Consignes ▸
A: Recopiez le passage du texte sur le salon indo-mauricien compris entre "Au Freeport, à" et "ses portes aujourd’hui.", ces deux bornes incluses.
B: Dans le texte sur le salon indo-mauricien, quels verbes la première phrase emploie-t-elle pour dire comment l'Inde se découvre au Freeport ?

Texte du document ▸
■ ■ ■

Au Freeport, à Mer Rouge, l’Inde s’y dévoile, s’y écoute, s’y goûte. Pour sa première édition, la Indo-Mauritian Trade & Cultural Exhibition (IMTCE) organisée par Rajasthan Works Ltd en collaboration avec le ministère des Arts et de la Culture, a réuni une centaine d’exposants pour faire découvrir au visiteur les facettes de la culture indienne. Le salon, qui permet aussi la rencontre avec les investisseurs, ferme ses portes aujourd’hui.

■ ■ ■

Enregistrements ▸
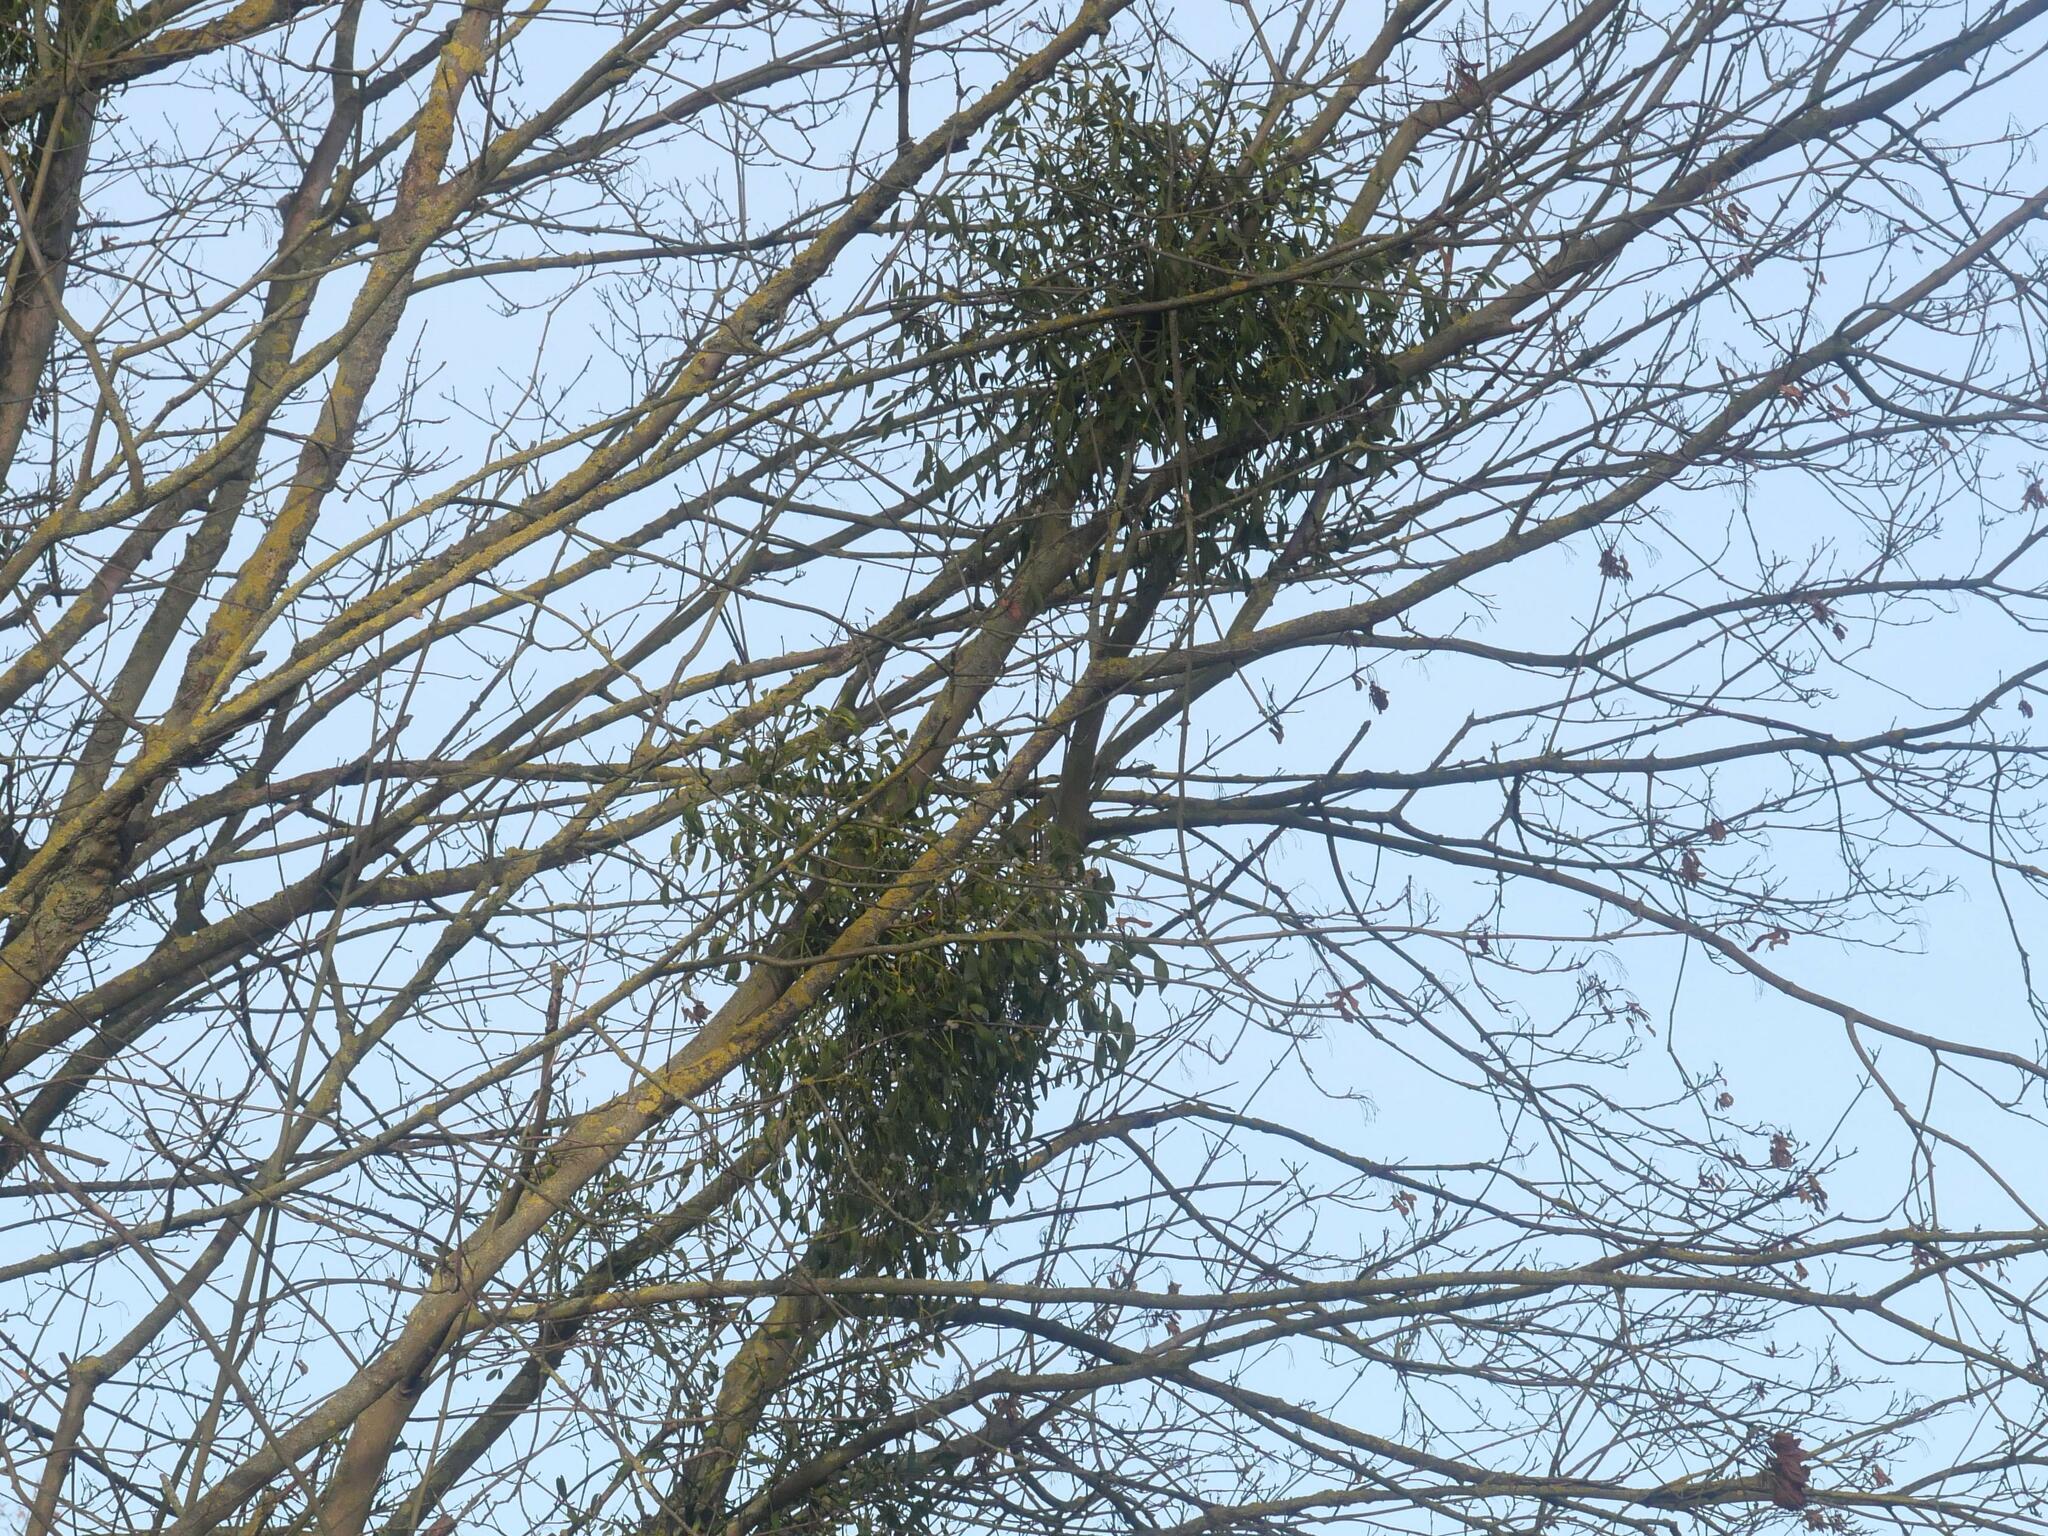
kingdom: Plantae
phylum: Tracheophyta
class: Magnoliopsida
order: Santalales
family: Viscaceae
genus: Viscum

■ ■ ■

Réponses ▸
A:
Au Freeport, à Mer Rouge, l’Inde s’y dévoile, s’y écoute, s’y goûte. Pour sa première édition, la Indo-Mauritian Trade & Cultural Exhibition (IMTCE) organisée par Rajasthan Works Ltd en collaboration avec le ministère des Arts et de la Culture, a réuni une centaine d’exposants pour faire découvrir au visiteur les facettes de la culture indienne. Le salon, qui permet aussi la rencontre avec les investisseurs, ferme ses portes aujourd’hui.

B: s'y dévoile, s'y écoute, s'y goûte